> [Assignment]: Could the listing below be returned exactly, with its pictures left out?
*** Opening of Data shown ***
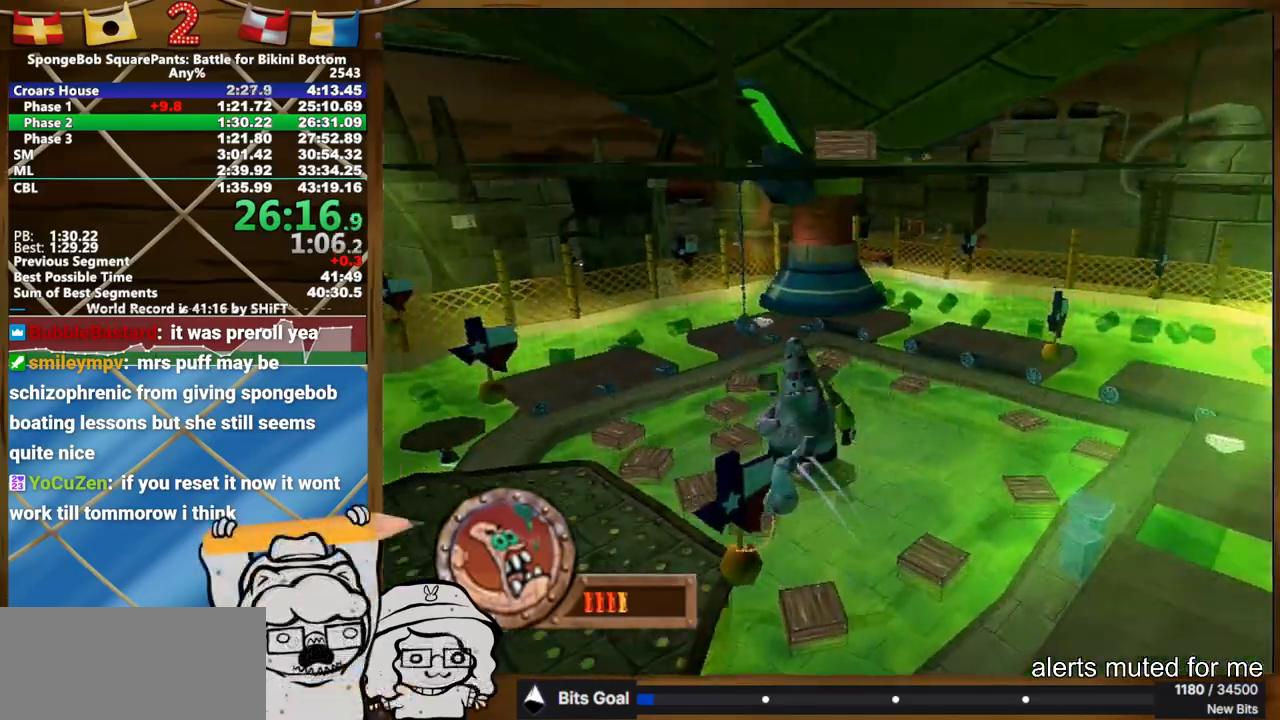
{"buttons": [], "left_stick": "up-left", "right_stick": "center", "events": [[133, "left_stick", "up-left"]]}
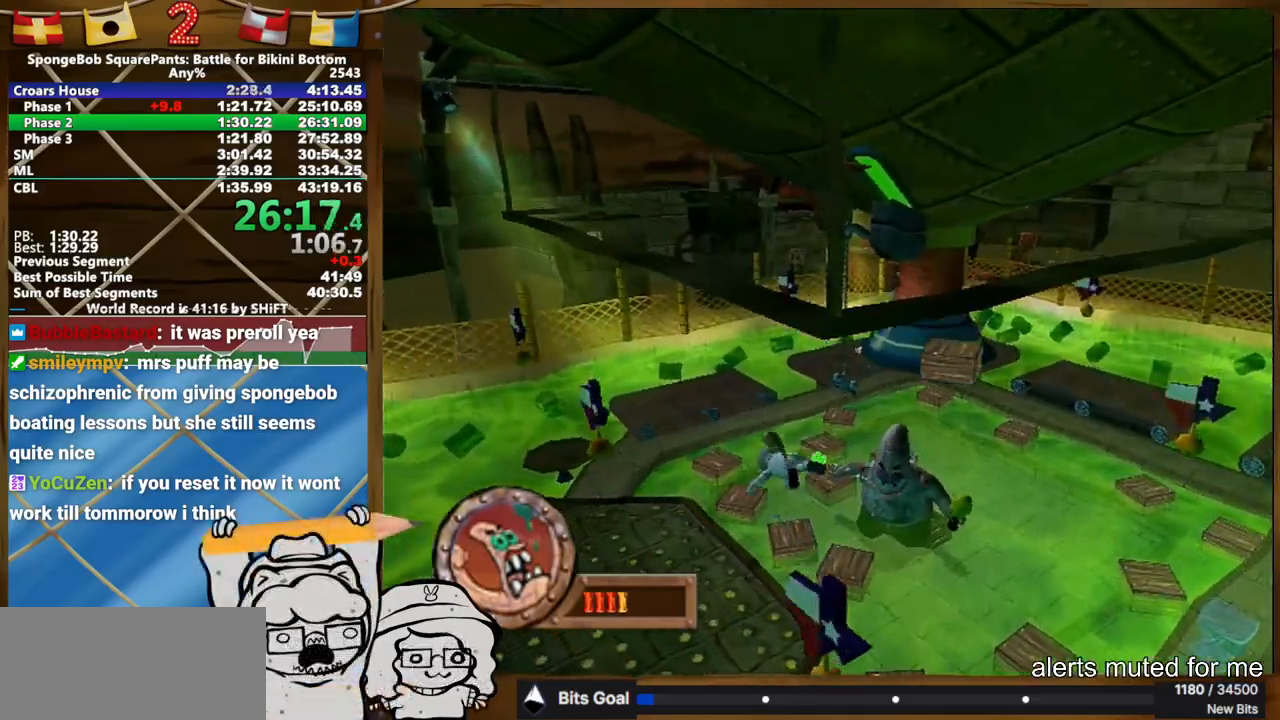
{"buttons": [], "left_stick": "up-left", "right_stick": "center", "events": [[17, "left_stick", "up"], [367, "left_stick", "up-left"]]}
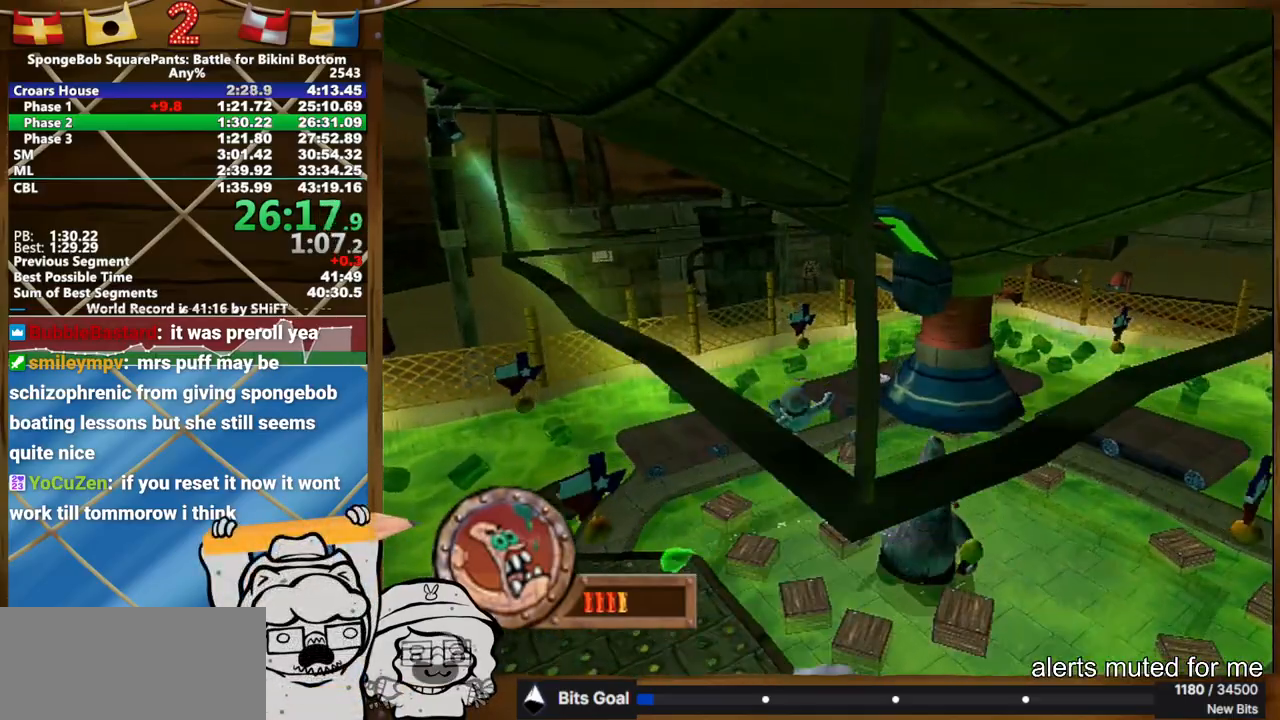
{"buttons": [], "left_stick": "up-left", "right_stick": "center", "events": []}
*** Close of Data shown ***
> [Response area]:
{"buttons": [], "left_stick": "up-left", "right_stick": "center", "events": [[133, "left_stick", "up-left"]]}
{"buttons": [], "left_stick": "up-left", "right_stick": "center", "events": [[17, "left_stick", "up"], [367, "left_stick", "up-left"]]}
{"buttons": [], "left_stick": "up-left", "right_stick": "center", "events": []}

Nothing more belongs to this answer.